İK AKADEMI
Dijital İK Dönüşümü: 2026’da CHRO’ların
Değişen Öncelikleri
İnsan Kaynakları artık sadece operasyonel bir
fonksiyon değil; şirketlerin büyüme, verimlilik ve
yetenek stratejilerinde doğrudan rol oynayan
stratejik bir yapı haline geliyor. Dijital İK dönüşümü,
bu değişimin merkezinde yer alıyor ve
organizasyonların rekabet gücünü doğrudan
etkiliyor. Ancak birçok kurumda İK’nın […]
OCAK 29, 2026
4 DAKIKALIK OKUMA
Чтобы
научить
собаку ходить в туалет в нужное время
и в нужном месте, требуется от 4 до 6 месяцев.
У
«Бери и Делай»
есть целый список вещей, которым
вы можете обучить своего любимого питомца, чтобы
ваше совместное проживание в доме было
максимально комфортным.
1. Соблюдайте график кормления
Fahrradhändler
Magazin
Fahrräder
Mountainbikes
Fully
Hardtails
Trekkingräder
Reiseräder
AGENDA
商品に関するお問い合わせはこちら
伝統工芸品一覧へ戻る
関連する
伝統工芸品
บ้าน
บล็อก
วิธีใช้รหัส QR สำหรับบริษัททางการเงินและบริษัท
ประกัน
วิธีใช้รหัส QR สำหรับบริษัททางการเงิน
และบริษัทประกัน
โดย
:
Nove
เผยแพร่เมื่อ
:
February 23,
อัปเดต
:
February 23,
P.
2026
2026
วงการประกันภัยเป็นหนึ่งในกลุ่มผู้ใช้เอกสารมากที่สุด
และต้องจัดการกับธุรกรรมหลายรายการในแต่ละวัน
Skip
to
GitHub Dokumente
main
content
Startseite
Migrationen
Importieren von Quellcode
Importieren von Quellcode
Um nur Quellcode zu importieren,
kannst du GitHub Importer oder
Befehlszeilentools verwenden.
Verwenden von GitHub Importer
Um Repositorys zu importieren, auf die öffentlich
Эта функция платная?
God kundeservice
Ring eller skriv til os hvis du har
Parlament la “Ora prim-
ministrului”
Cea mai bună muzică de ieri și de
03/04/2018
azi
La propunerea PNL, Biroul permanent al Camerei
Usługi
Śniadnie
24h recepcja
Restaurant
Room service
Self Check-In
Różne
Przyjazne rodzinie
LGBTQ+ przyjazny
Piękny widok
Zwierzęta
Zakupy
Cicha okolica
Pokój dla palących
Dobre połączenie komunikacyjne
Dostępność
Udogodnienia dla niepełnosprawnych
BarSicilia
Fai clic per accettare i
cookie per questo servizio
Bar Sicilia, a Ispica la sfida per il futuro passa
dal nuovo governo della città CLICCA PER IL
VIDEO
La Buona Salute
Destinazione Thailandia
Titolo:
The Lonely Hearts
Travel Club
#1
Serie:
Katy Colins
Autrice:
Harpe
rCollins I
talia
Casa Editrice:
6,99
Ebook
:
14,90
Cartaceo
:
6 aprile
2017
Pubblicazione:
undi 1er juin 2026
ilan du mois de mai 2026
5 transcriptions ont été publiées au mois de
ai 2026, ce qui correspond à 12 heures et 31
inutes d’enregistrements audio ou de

════

◆ **WHAT THE EXERCISE ASKS**
Tell how many lines in the entries above include the word "Importer", and respond with the number alone.

◆ **ANSWER BOX**
2